Based on the numbers presented, which hospital do you think is
superior in cardiac surgery?
Surely hospital A is better, right?
Now, let’s look at more data. The below chart summarizes
three categories of patients (those entering in fair, serious and critical
condition) and the survival rate from surgery (in percent) for the two local
hospitals.
Patient Entering Condition
Hospital A
Hospital B
Survivors from A (# and percent)
Survivors from B (# and percent)
Fair
700
100
600 or 86%
90 or 90%
Serious
200
200
100 or 50%
150 or 75%
Critical
100
700
10 or 10%
300 or 43%
Total
1000
1000
710 or 71%
540 or 54%
Looking at the data broken down in this way, we see that
Hospital B has a higher success rate in all three categories of patients but
when averaged all together, Hospital A has the higher overall survival rate.
Based on the numbers presented, which hospital do you think is superior in
cardiac surgery?
Probability Puzzles
Please select one below to work on and share your answer.

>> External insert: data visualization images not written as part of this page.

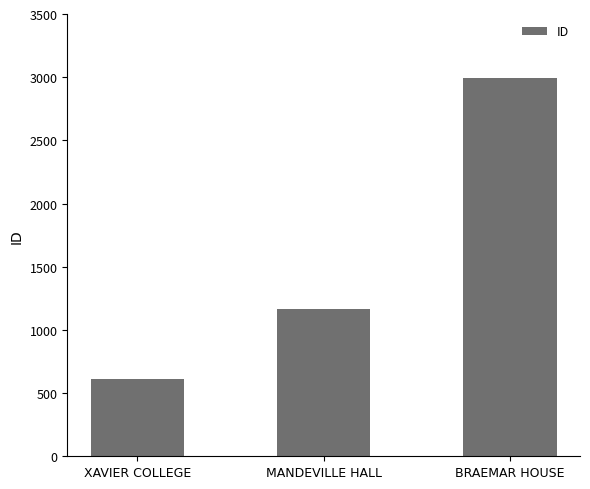

What is the difference between the maximum and minimum values?

2380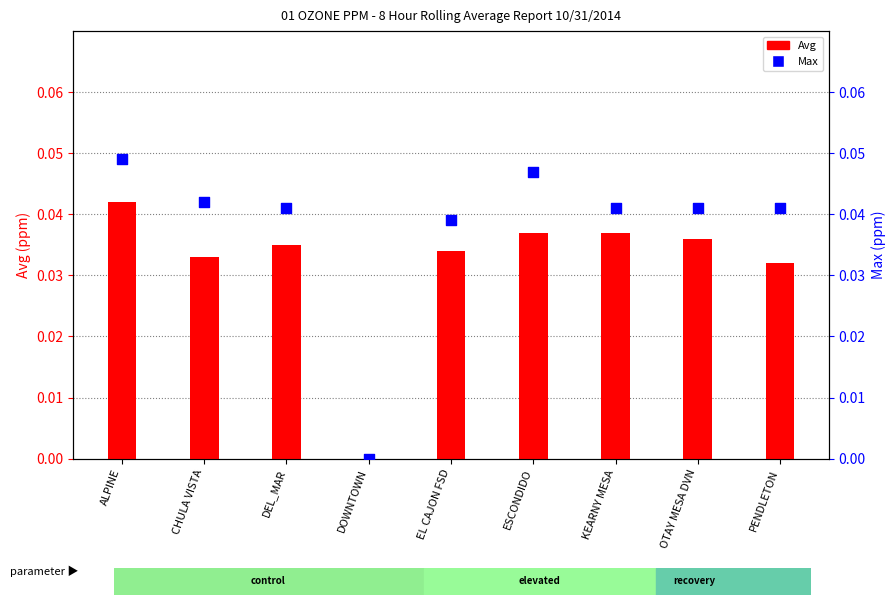

Is the value of Avg at ALPINE greater than the value of Max at DEL_MAR?

Yes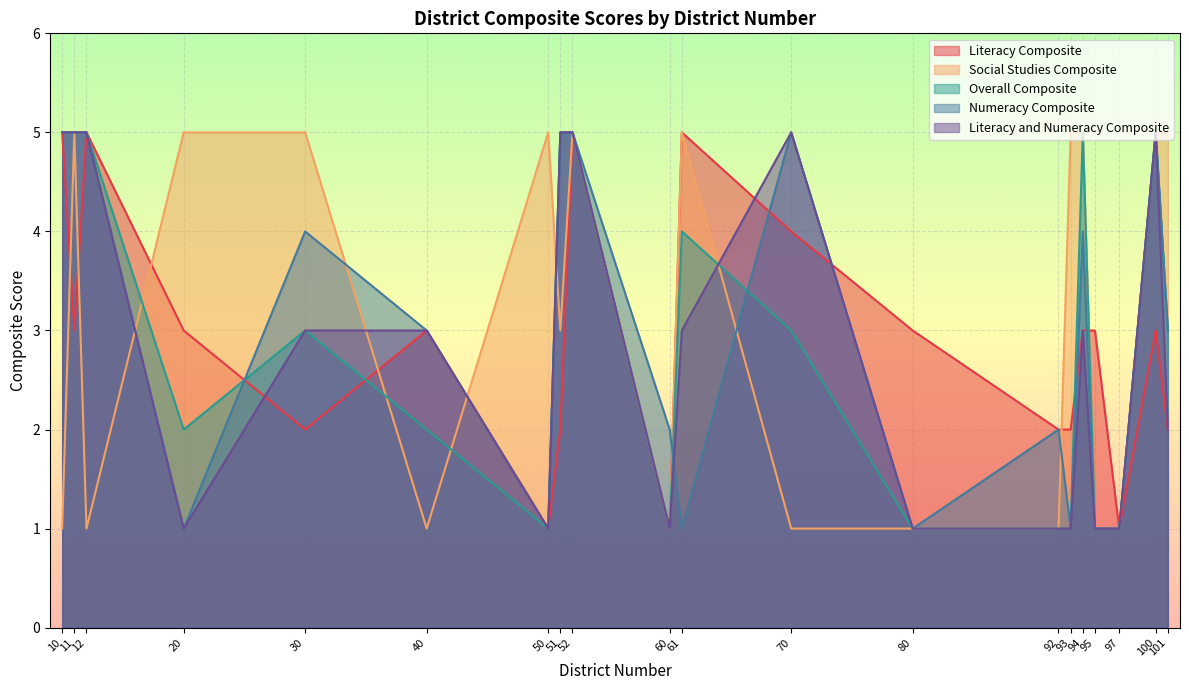

The value of Numeracy Composite at 20 is 0. True or false?

False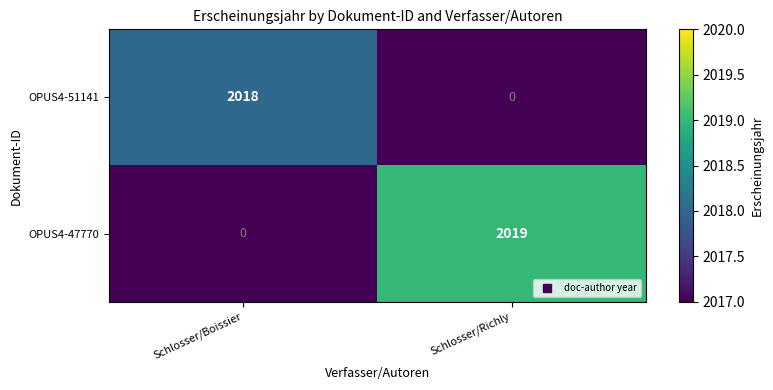

The OPUS4-47770 series shows 0 at Schlosser/Boissier. True or false?

True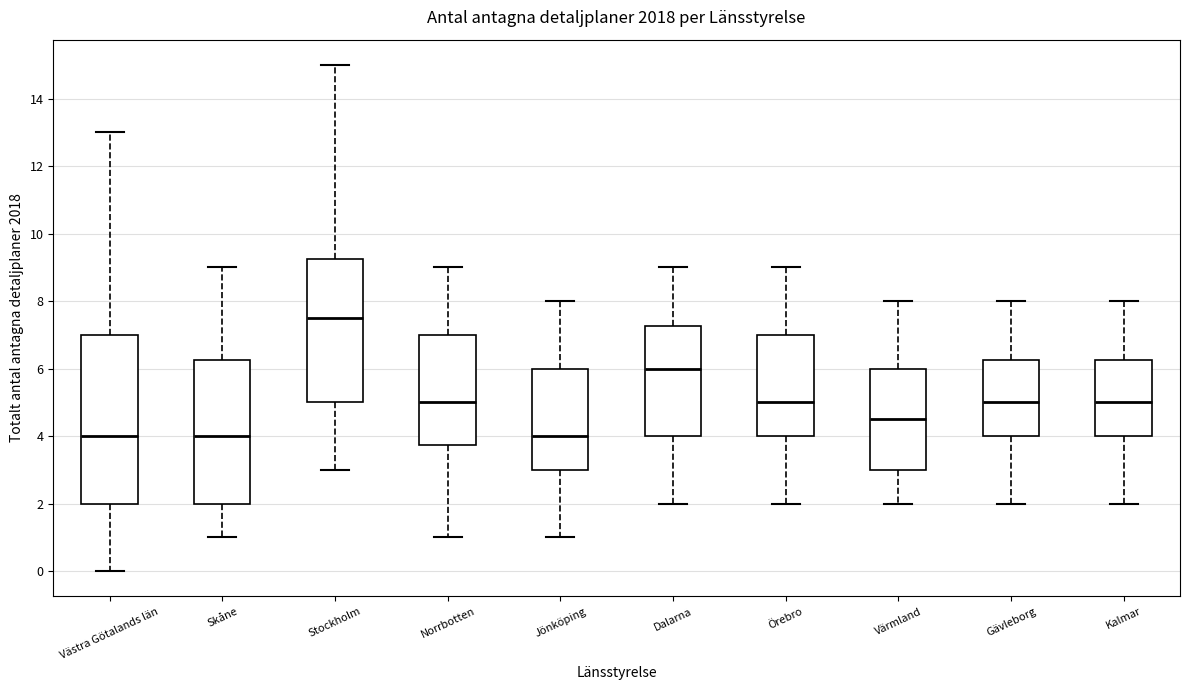

Comparing the boxes themselves (not the whiskers), which one is the tallest?

Västra Götalands län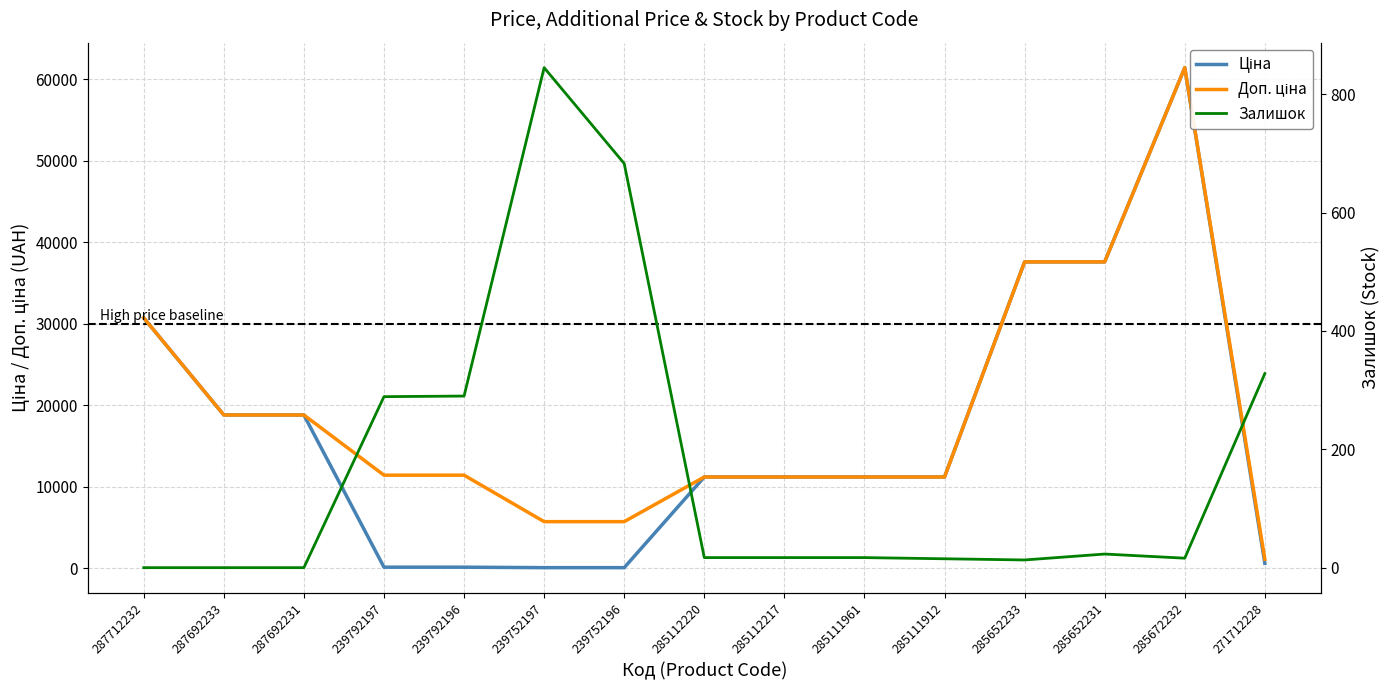

What is the average value of the Ціна series?

16707.8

Probability Puzzle 1: The Birthday Problem
There are 23 people in this class. What is the probability
that at least 2 of the people in the class share the same birthday?
Probability Puzzle 2: The Game Show Paradox
Let’s say you are a contestant on a game show. The host of
the show presents you with a choice of three doors, which we will call doors 1,
2, and 3. You do not know what is behind each door, but you do know that behind
two of the doors are beat up 1987 Hyundai Excels, and behind one of the doors
is a brand new Cadillac Escalade. The cars were placed randomly behind the
doors before the show, and the host knows which car is where. The way the game
is played out is as follows. The host lets you choose a door. Assume you choose
door #1. Before he opens door #1 to let you see what you have chosen, he opens
one of the remaining doors, say door #3, to reveal a Hyundai Excel (he will
always open one of the remaining doors that has the booby prize), and asks you
whether or not you want to change your choice to door #2. What do you tell him?

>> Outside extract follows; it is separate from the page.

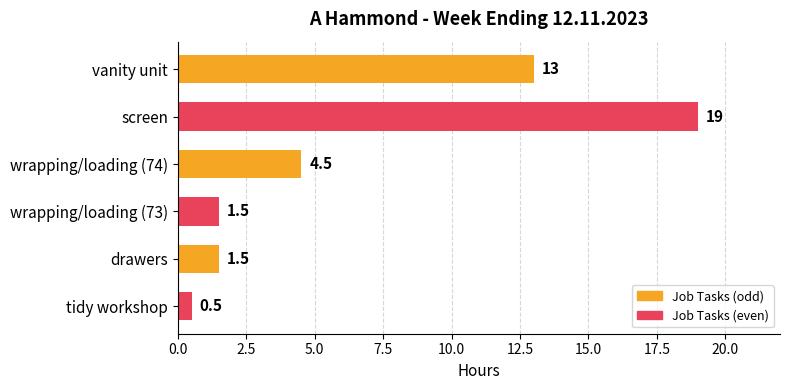

How many series are shown in this chart?

1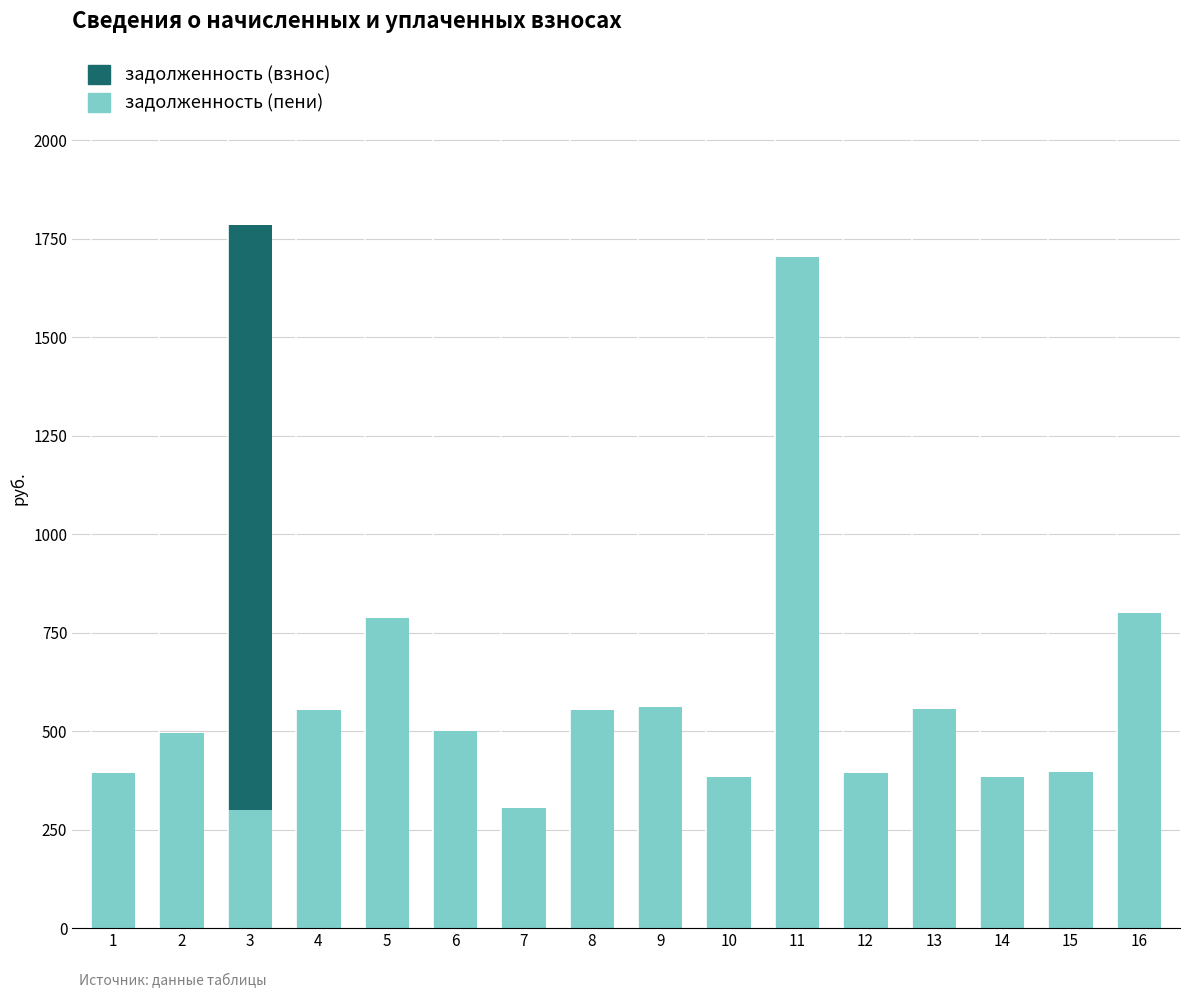

What is the sum of all задолженность (пени) values?

9070.2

Probability Puzzle 3: Flipping Coins
If you flip a coin 3 times, the probability of getting the
sequence HTH is identical to the probability of getting HTT (1/8). Let’s make
this situation a little more interesting. Suppose you are going to flip a coin
until you get the sequence HTH. Say this takes you x flips. Then, suppose you
are going to flip the coin until you get the sequence HTT. Say this takes you z
flips. On average, how will x compare to z? Will it be bigger, smaller, or
equal?
Probability Puzzle 4: Disease Testing and False Positives
Assume that the test for some disease is 99% accurate. If
somebody tests positive for that disease, is there a 99% chance that they have
the disease?
Probability Puzzle 5: A girl named Florida
Here’s a three part puzzler:
1. Your friend has two children. What is the probability
that both are girls?
2. Your friend has two children. You know for a fact that at
least one of them is a girl. What is the probability that the other one is a
girl?
3. Your friend has two children. One is a girl named
Florida. What is the probability that the other child is a girl?
The Value of Variance
More often than not, when we are presented with statistics
we are given only a measure of central tendency (such as a mean). However, lots
of useful information can be gleaned about a dataset if we examine the
variance, skew, and the kurtosis of the data as well. Choose a statistic that
recently came across your desk where you were just given a mean. If you can’t
think of one, come up with an example you might encounter in your life. How
would knowing the variance, the skew, and/or the kurtosis of the data give you
a better idea of the data? What could you do with that information?
Example: Say you are
an executive in an automobile manufacturer, and you are told that, for a particular
model of new car that you sell, buyers have on average 2.2 warrantee claims
over the first three years of owning the car. What would additional information
on the shape of your data tell you? If the variance was low, you’d know that
just about every car had 2 or 3 warrantee claims, while if it was high you’d
know that you have a lot of cars with no warrantee claims and a lot with more
than 2.2. The skew would provide similar information; with a high level of
right skew, you’d know that the average is being brought up by a few lemons;
with left skew you’d know that very few of the cars have no warrantee claims.
The kurtosis (thickness of the tails) would help you get an idea as to just how
prevalent the lemon problem is. If you have high kurtosis, it means you have a
whole bunch of lemons and a whole bunch of perfect cars. If you have low
kurtosis, it means that you have few lemons but few perfect cars.